NEW YORK STATE Tax year 2008 is drawing to an end and with the downturn in the stock market and an uncertain economy, many investors are unloading their bad stocks by the Dec. 31 deadline to claim a loss on their tax returns.
“People do try to sell bad stocks,” IRS spokesman Kevin McKeon said. “In terms of their portfolio … if they can claim a loss, it might be to their tax advantage to do so.”
McKeon suggests that New York taxpayers review the recent tax changes and recently reinstated tax deductions as part of the year-end tax planning. “Some tax breaks and a review of your current tax situation may result in a bigger refund or less taxes to be paid come tax time,” he said.
Local financial advisors say that taxpayers hoping to claim a loss should know all the rules and be aware of the pros and cons of selling stocks prior to the Dec. 31 deadline.
“You can trade your security in the calendar year, but make sure it settles in the calendar year to take advantage of the tax laws in that calendar year,” said Joseph Ventura, president and manager of William Tell Financial Services with Invest Financial in Latham.
Many people think that if they trade stocks or mutual funds it will count for this year’s tax deduction, but Ventura said some investments, such as mutual funds, don’t clear for three days. If the sale isn’t finalized by the end of the year, it can’t be used as a tax deduction for 2008. Certain securities clear quicker and an individual stock may clear immediately, he said.
The IRS allows an individual to claim up to $3,000 per year in net loss. If, for example, Joe Smith had an investment of $10,000 and it’s now worth $7,000 and he held onto it, he couldn’t write it off. But if he sells it and it clears, he can write off the loss for 2008.
Another strategy is to replace the losing mutual funds or stocks with similarly intentioned or positioned investments.

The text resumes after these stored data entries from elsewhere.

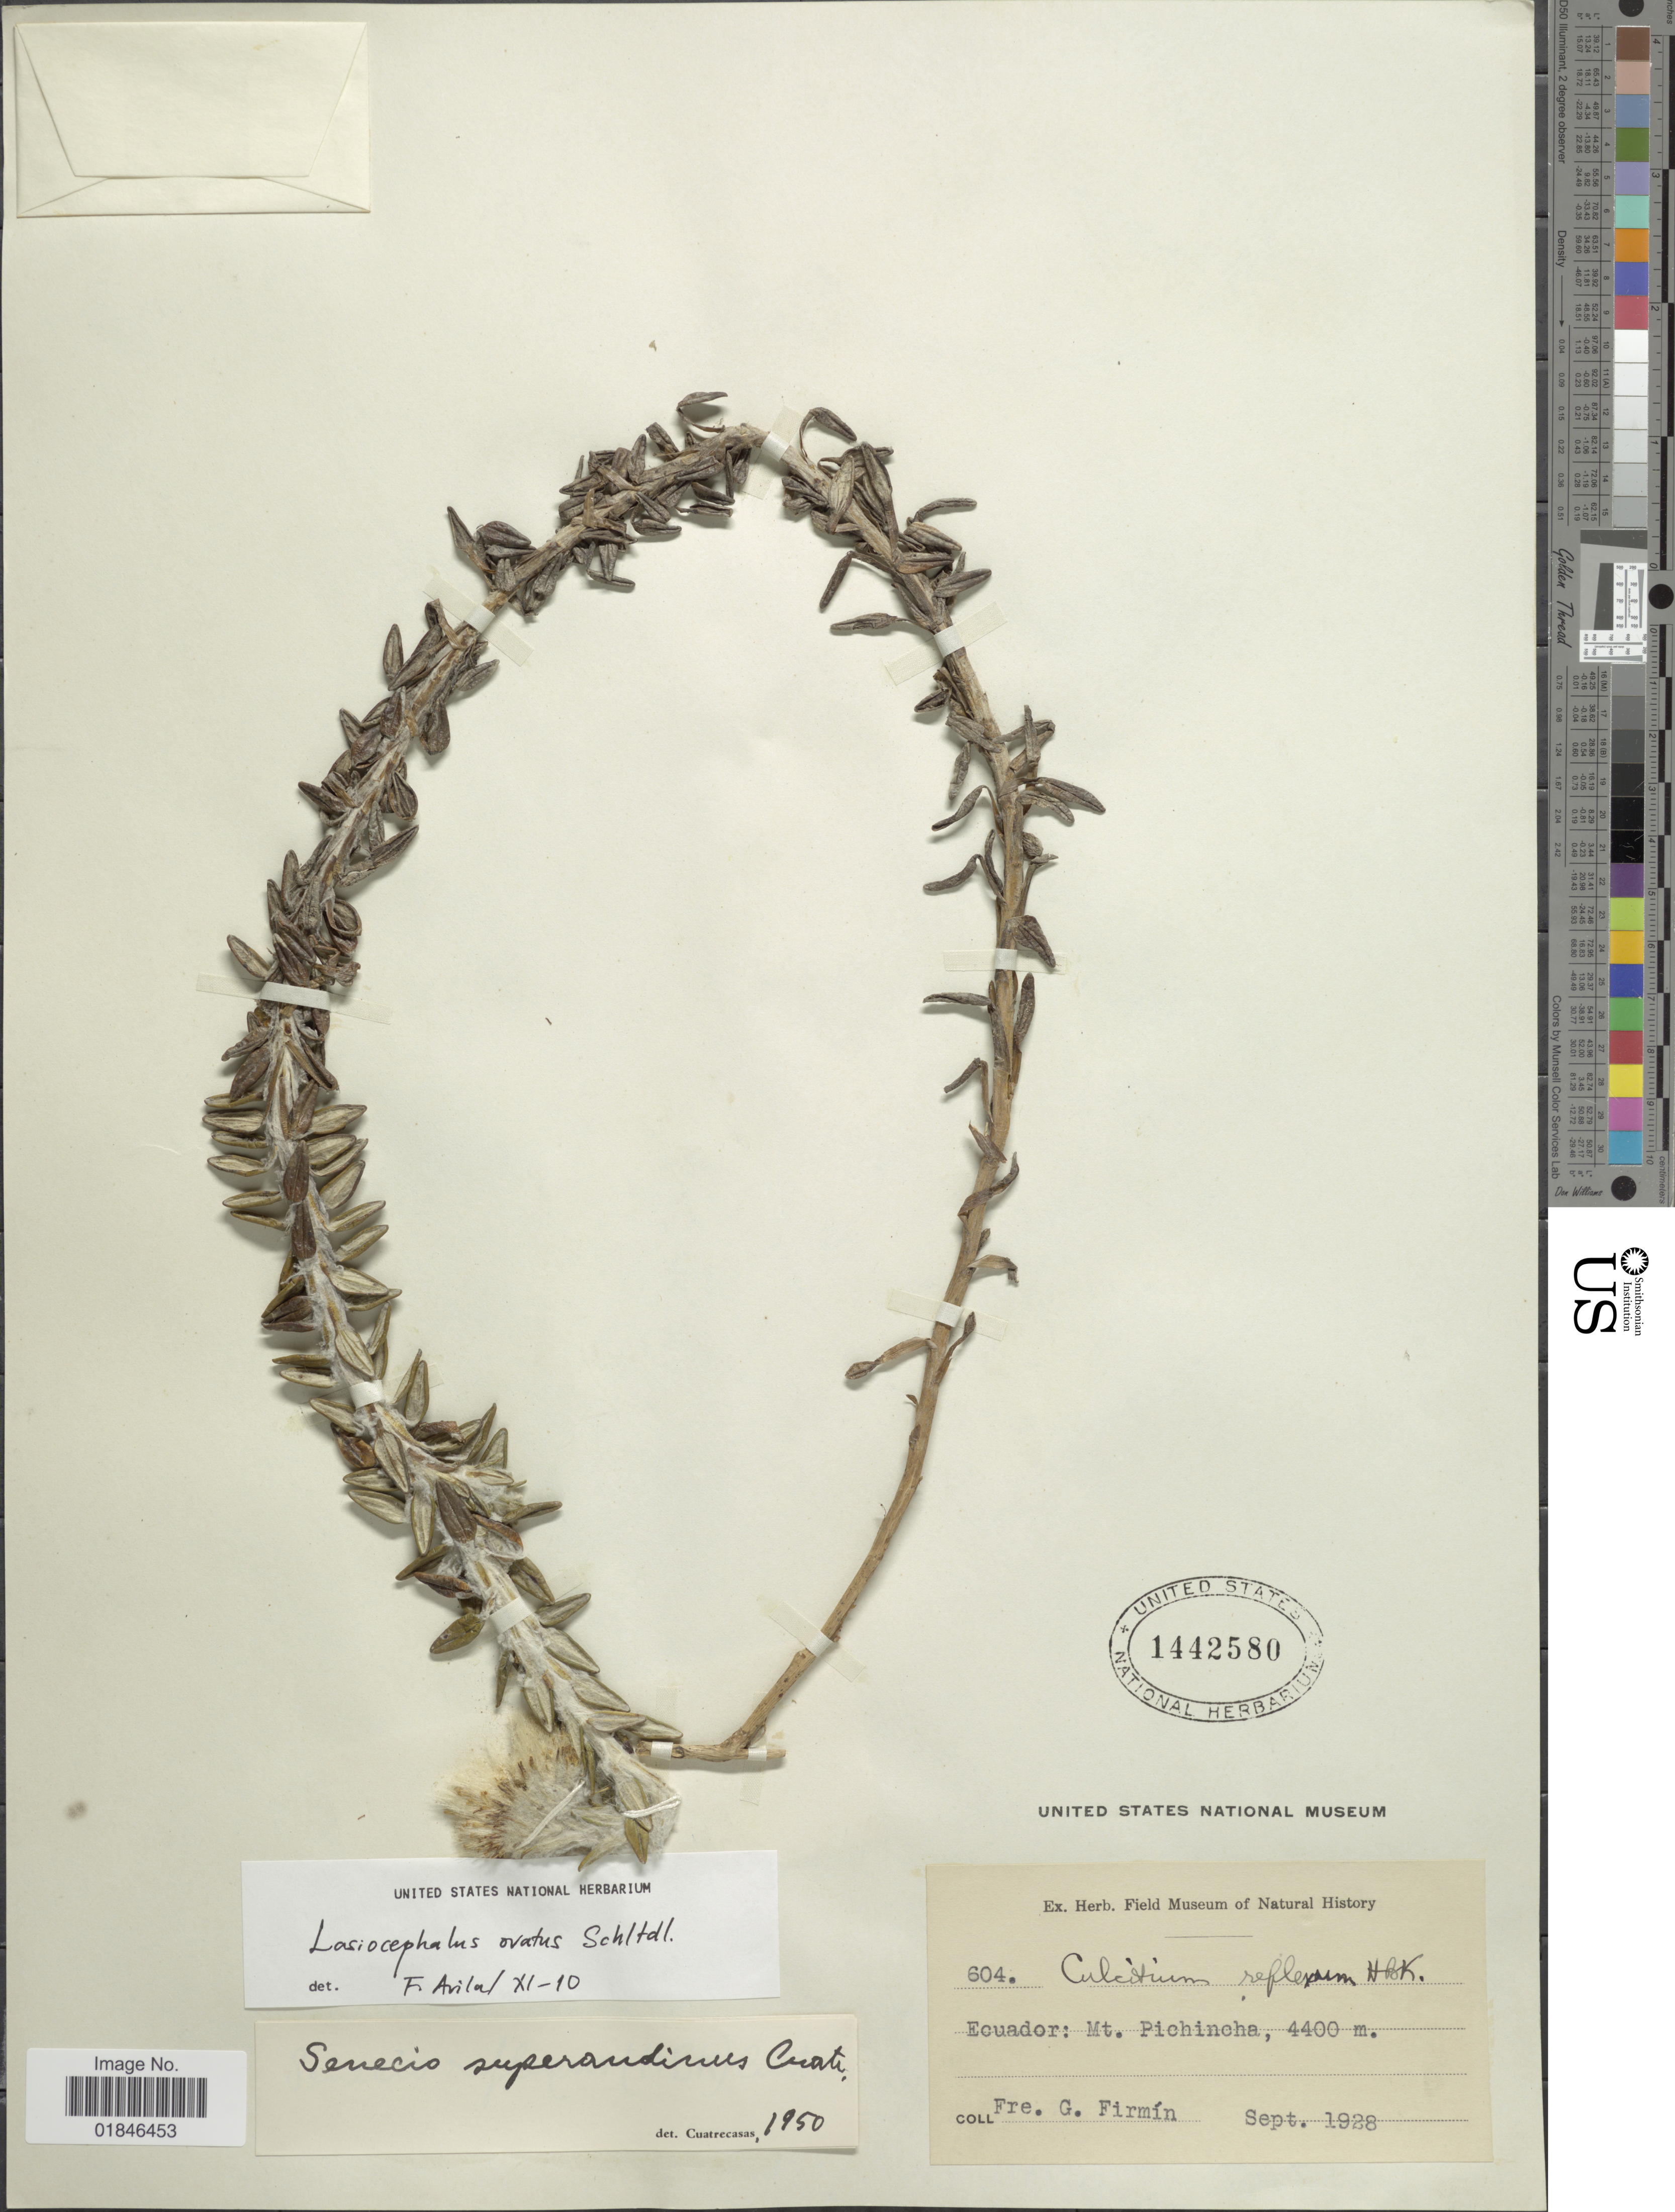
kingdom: Plantae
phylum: Tracheophyta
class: Magnoliopsida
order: Asterales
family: Asteraceae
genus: Senecio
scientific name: Senecio superandinus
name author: Cuatrec.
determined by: Salomon, Luciana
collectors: F. Firmin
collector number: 604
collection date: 1928-09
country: Ecuador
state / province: Pichincha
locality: Ecuador: Mt. Pichincha.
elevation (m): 4400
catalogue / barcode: US 1442580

For example, one might sell their losing Exxon stock or small cap foreign investment mutual fund and replace it with Chevron or a competing small cap foreign investment mutual fund.
That way, an investor can immediately reinvest at the reduced price, maintain the portfolio allocation and claim the loss on the tax return.
But beware: The federal government’s “wash sale” rules prevent you from claiming a loss on the sale of a stock if you buy substantially identical shares 30 days before or after the transaction. The “wash sale” rules are moot if you sell stock prior to the end of the year and stay out of the stock for the 30 days before or after the transaction.
A risk in selling off an investment now and rebuying the shares after 30 days is the potential that the shares value could increase.
“If the shares increase, you will buy less shares when you get back in,” said Ventura.
And, only non-retirement accounts can be sold off for tax purposes.
Ventura said that an exchange for one mutual fund to another — for instance a blue chip fund exchanged into another fund (i.e. international fund), is still considered a sale for tax purposes.
Meanwhile, for anyone who is self-employed and wants to establish his first self-employed pension plan (which allows the individual to contribute more than an IRA would) it must be set up in this calender year for it to be a tax advantage. The plan must also be funded prior to the first of the year. (With an IRA you can make tax-deductible contributions until April 15).
Most people who invest in the stock market are only looking for a supplemental income, according to Ventura, who suggests consulting with a tax advisor or financial planner.
It’s still too early to say if New York taxpayer are bailing on bad stocks to claim a loss.
“We won’t know anything until returns are filed and statistics can be calculated. It doesn’t get reported till later,” said Tom Bergen, spokesman at the state Department of Taxation and Finance.